• [AIM OF THE EXERCISE]
Gather every line of the material that contains the word "nhiều", with case counting.

• [EXCERPTED RECORDS]
- - - - - - -
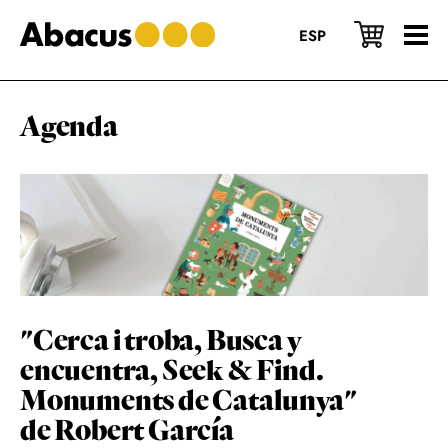
Skip
Skip
Skip
to
to
to
ESP
main
primary
footer
content
sidebar
Agenda
"Cerca i troba, Busca y
encuentra, Seek & Find.
Monuments de Catalunya"
de Robert García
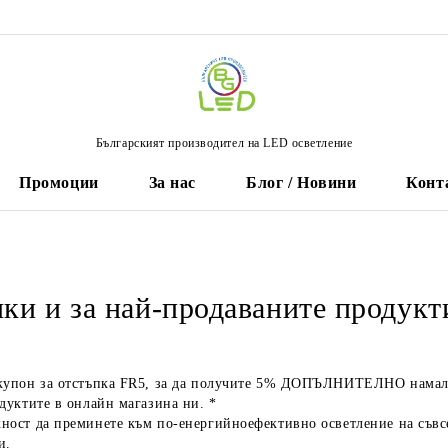
Българският производител на LED осветление
Промоции
За нас
Блог / Новини
Конт
ки и за най-продаваните продукт
купон за отстъпка FR5
, за да получите
5% ДОПЪЛНИТЕЛНО намал
дуктите в онлайн магазина ни. *
ност да преминете към по-енергийноефективно осветление на съвс
и.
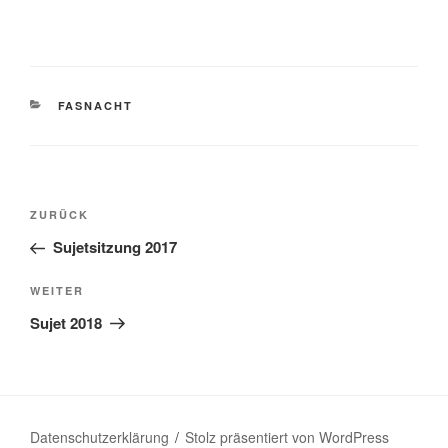
KATEGORIEN
FASNACHT
Beitragsnavigation
Vorheriger
ZURÜCK
Beitrag
Sujetsitzung 2017
Nächster
WEITER
Beitrag
Sujet 2018
Datenschutzerklärung
Stolz präsentiert von WordPress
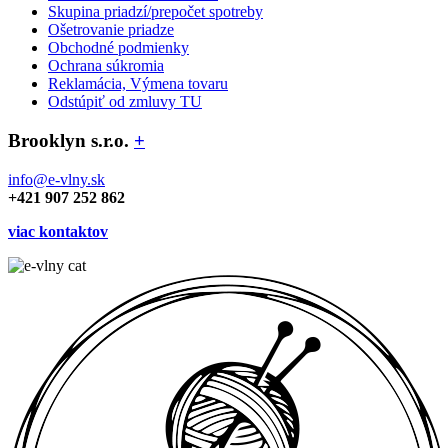
Skupina priadzí/prepočet spotreby
Ošetrovanie priadze
Obchodné podmienky
Ochrana súkromia
Reklamácia, Výmena tovaru
Odstúpiť od zmluvy TU
Brooklyn s.r.o.
+
info@e-vlny.sk
+421 907 252 862
viac kontaktov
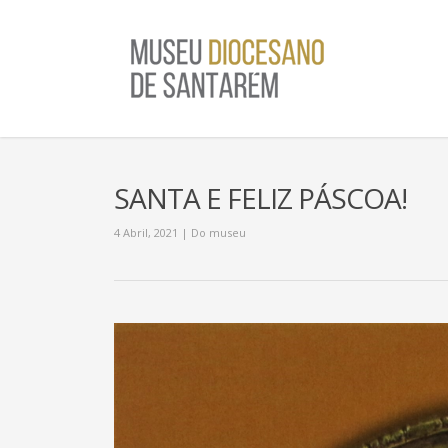
SANTA E FELIZ PÁSCOA!
4 Abril, 2021
|
Do museu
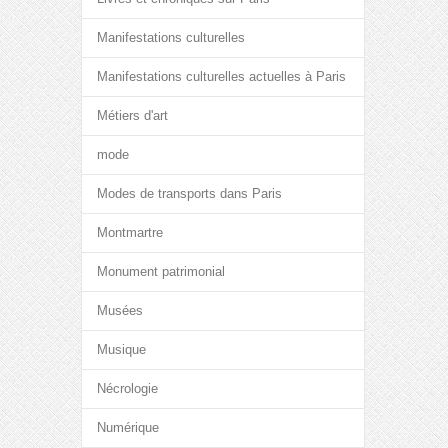
Manifestations culturelles
Manifestations culturelles actuelles à Paris
Métiers d'art
mode
Modes de transports dans Paris
Montmartre
Monument patrimonial
Musées
Musique
Nécrologie
Numérique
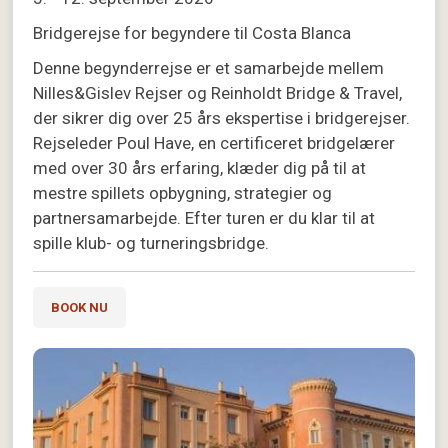
Bridgerejse for begyndere til Costa Blanca
Denne begynderrejse er et samarbejde mellem
Nilles&Gislev Rejser og Reinholdt Bridge & Travel,
der sikrer dig over 25 års ekspertise i bridgerejser.
Rejseleder Poul Have, en certificeret bridgelærer
med over 30 års erfaring, klæder dig på til at
mestre spillets opbygning, strategier og
partnersamarbejde. Efter turen er du klar til at
spille klub- og turneringsbridge.
BOOK NU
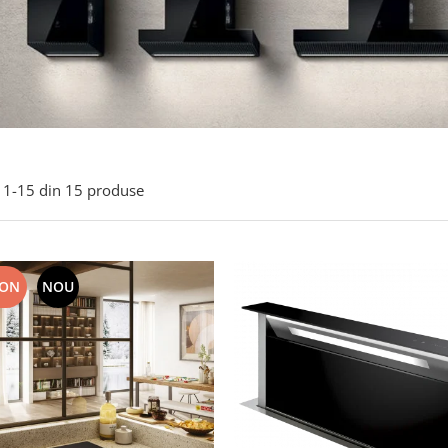
1-
15
din
15
produse
RON
NOU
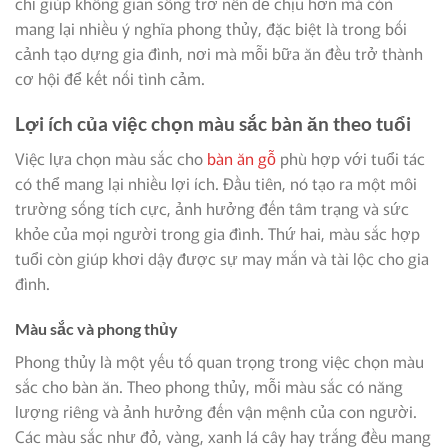
chỉ giúp không gian sống trở nên dễ chịu hơn mà còn
mang lại nhiều ý nghĩa phong thủy, đặc biệt là trong bối
cảnh tạo dựng gia đình, nơi mà mỗi bữa ăn đều trở thành
cơ hội để kết nối tình cảm.
Lợi ích của việc chọn màu sắc bàn ăn theo tuổi
Việc lựa chọn màu sắc cho
bàn ăn gỗ
phù hợp với tuổi tác
có thể mang lại nhiều lợi ích. Đầu tiên, nó tạo ra một môi
trường sống tích cực, ảnh hưởng đến tâm trạng và sức
khỏe của mọi người trong gia đình. Thứ hai, màu sắc hợp
tuổi còn giúp khơi dậy được sự may mắn và tài lộc cho gia
đình.
Màu sắc và phong thủy
Phong thủy là một yếu tố quan trọng trong việc chọn màu
sắc cho bàn ăn. Theo phong thủy, mỗi màu sắc có năng
lượng riêng và ảnh hưởng đến vận mệnh của con người.
Các màu sắc như đỏ, vàng, xanh lá cây hay trắng đều mang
- - - - - - -
• [TASK RESPONSE]
mang lại nhiều ý nghĩa phong thủy, đặc biệt là trong bối
có thể mang lại nhiều lợi ích. Đầu tiên, nó tạo ra một môi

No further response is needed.